(Data records begins)

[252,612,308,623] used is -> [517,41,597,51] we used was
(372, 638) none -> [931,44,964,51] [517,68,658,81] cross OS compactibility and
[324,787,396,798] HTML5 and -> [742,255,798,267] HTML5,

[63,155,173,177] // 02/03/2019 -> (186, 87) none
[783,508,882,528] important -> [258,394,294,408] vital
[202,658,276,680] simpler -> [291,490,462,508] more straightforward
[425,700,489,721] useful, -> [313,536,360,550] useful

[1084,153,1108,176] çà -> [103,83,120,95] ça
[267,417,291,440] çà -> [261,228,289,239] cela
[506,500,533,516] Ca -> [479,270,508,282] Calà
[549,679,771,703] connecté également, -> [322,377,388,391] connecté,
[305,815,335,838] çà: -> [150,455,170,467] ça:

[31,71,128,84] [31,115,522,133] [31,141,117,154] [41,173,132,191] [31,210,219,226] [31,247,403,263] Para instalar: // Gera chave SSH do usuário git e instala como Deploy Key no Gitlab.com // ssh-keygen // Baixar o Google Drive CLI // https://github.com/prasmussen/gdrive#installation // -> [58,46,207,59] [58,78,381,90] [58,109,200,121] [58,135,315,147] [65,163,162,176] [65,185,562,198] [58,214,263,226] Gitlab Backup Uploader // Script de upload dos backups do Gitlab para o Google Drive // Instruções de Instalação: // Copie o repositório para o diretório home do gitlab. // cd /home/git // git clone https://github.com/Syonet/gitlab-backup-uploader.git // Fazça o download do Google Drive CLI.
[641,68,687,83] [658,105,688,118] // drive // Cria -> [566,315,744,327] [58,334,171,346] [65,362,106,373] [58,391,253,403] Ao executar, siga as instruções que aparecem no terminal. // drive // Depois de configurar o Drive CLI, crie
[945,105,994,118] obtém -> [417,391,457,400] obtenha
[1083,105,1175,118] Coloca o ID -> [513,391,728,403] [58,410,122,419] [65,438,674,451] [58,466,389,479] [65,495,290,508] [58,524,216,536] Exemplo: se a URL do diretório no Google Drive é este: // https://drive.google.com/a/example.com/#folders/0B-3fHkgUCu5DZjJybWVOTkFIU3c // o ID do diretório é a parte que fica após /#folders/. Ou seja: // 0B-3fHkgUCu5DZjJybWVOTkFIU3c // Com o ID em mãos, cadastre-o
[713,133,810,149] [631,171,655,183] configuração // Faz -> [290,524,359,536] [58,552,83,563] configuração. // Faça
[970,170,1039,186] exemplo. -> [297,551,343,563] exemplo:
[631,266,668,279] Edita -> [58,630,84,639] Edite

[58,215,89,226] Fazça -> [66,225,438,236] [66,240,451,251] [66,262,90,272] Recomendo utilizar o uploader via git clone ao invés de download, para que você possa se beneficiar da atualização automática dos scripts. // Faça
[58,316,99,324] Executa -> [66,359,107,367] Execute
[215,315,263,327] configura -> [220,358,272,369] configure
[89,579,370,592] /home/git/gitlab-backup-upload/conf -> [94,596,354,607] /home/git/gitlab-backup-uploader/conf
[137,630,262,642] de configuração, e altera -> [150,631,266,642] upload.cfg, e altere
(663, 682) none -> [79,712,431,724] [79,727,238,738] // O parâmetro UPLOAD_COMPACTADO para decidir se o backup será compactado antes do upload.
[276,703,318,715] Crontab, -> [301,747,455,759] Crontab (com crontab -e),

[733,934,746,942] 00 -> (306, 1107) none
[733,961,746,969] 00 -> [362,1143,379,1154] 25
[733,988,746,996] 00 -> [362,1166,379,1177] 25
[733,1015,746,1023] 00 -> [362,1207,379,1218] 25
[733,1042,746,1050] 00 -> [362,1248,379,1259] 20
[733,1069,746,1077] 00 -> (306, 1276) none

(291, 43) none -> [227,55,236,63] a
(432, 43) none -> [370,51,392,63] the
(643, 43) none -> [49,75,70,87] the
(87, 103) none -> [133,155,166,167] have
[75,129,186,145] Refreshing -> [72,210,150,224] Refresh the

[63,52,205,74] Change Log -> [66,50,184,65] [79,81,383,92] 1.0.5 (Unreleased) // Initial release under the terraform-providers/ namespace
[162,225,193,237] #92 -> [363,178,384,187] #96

(Data records ends)

* **Required action**
Retype the entries precisely as they stand.

* **Result below**
[252,612,308,623] used is -> [517,41,597,51] we used was
(372, 638) none -> [931,44,964,51] [517,68,658,81] cross OS compactibility and
[324,787,396,798] HTML5 and -> [742,255,798,267] HTML5,

[63,155,173,177] // 02/03/2019 -> (186, 87) none
[783,508,882,528] important -> [258,394,294,408] vital
[202,658,276,680] simpler -> [291,490,462,508] more straightforward
[425,700,489,721] useful, -> [313,536,360,550] useful

[1084,153,1108,176] çà -> [103,83,120,95] ça
[267,417,291,440] çà -> [261,228,289,239] cela
[506,500,533,516] Ca -> [479,270,508,282] Calà
[549,679,771,703] connecté également, -> [322,377,388,391] connecté,
[305,815,335,838] çà: -> [150,455,170,467] ça:

[31,71,128,84] [31,115,522,133] [31,141,117,154] [41,173,132,191] [31,210,219,226] [31,247,403,263] Para instalar: // Gera chave SSH do usuário git e instala como Deploy Key no Gitlab.com // ssh-keygen // Baixar o Google Drive CLI // https://github.com/prasmussen/gdrive#installation // -> [58,46,207,59] [58,78,381,90] [58,109,200,121] [58,135,315,147] [65,163,162,176] [65,185,562,198] [58,214,263,226] Gitlab Backup Uploader // Script de upload dos backups do Gitlab para o Google Drive // Instruções de Instalação: // Copie o repositório para o diretório home do gitlab. // cd /home/git // git clone https://github.com/Syonet/gitlab-backup-uploader.git // Fazça o download do Google Drive CLI.
[641,68,687,83] [658,105,688,118] // drive // Cria -> [566,315,744,327] [58,334,171,346] [65,362,106,373] [58,391,253,403] Ao executar, siga as instruções que aparecem no terminal. // drive // Depois de configurar o Drive CLI, crie
[945,105,994,118] obtém -> [417,391,457,400] obtenha
[1083,105,1175,118] Coloca o ID -> [513,391,728,403] [58,410,122,419] [65,438,674,451] [58,466,389,479] [65,495,290,508] [58,524,216,536] Exemplo: se a URL do diretório no Google Drive é este: // https://drive.google.com/a/example.com/#folders/0B-3fHkgUCu5DZjJybWVOTkFIU3c // o ID do diretório é a parte que fica após /#folders/. Ou seja: // 0B-3fHkgUCu5DZjJybWVOTkFIU3c // Com o ID em mãos, cadastre-o
[713,133,810,149] [631,171,655,183] configuração // Faz -> [290,524,359,536] [58,552,83,563] configuração. // Faça
[970,170,1039,186] exemplo. -> [297,551,343,563] exemplo:
[631,266,668,279] Edita -> [58,630,84,639] Edite

[58,215,89,226] Fazça -> [66,225,438,236] [66,240,451,251] [66,262,90,272] Recomendo utilizar o uploader via git clone ao invés de download, para que você possa se beneficiar da atualização automática dos scripts. // Faça
[58,316,99,324] Executa -> [66,359,107,367] Execute
[215,315,263,327] configura -> [220,358,272,369] configure
[89,579,370,592] /home/git/gitlab-backup-upload/conf -> [94,596,354,607] /home/git/gitlab-backup-uploader/conf
[137,630,262,642] de configuração, e altera -> [150,631,266,642] upload.cfg, e altere
(663, 682) none -> [79,712,431,724] [79,727,238,738] // O parâmetro UPLOAD_COMPACTADO para decidir se o backup será compactado antes do upload.
[276,703,318,715] Crontab, -> [301,747,455,759] Crontab (com crontab -e),

[733,934,746,942] 00 -> (306, 1107) none
[733,961,746,969] 00 -> [362,1143,379,1154] 25
[733,988,746,996] 00 -> [362,1166,379,1177] 25
[733,1015,746,1023] 00 -> [362,1207,379,1218] 25
[733,1042,746,1050] 00 -> [362,1248,379,1259] 20
[733,1069,746,1077] 00 -> (306, 1276) none

(291, 43) none -> [227,55,236,63] a
(432, 43) none -> [370,51,392,63] the
(643, 43) none -> [49,75,70,87] the
(87, 103) none -> [133,155,166,167] have
[75,129,186,145] Refreshing -> [72,210,150,224] Refresh the

[63,52,205,74] Change Log -> [66,50,184,65] [79,81,383,92] 1.0.5 (Unreleased) // Initial release under the terraform-providers/ namespace
[162,225,193,237] #92 -> [363,178,384,187] #96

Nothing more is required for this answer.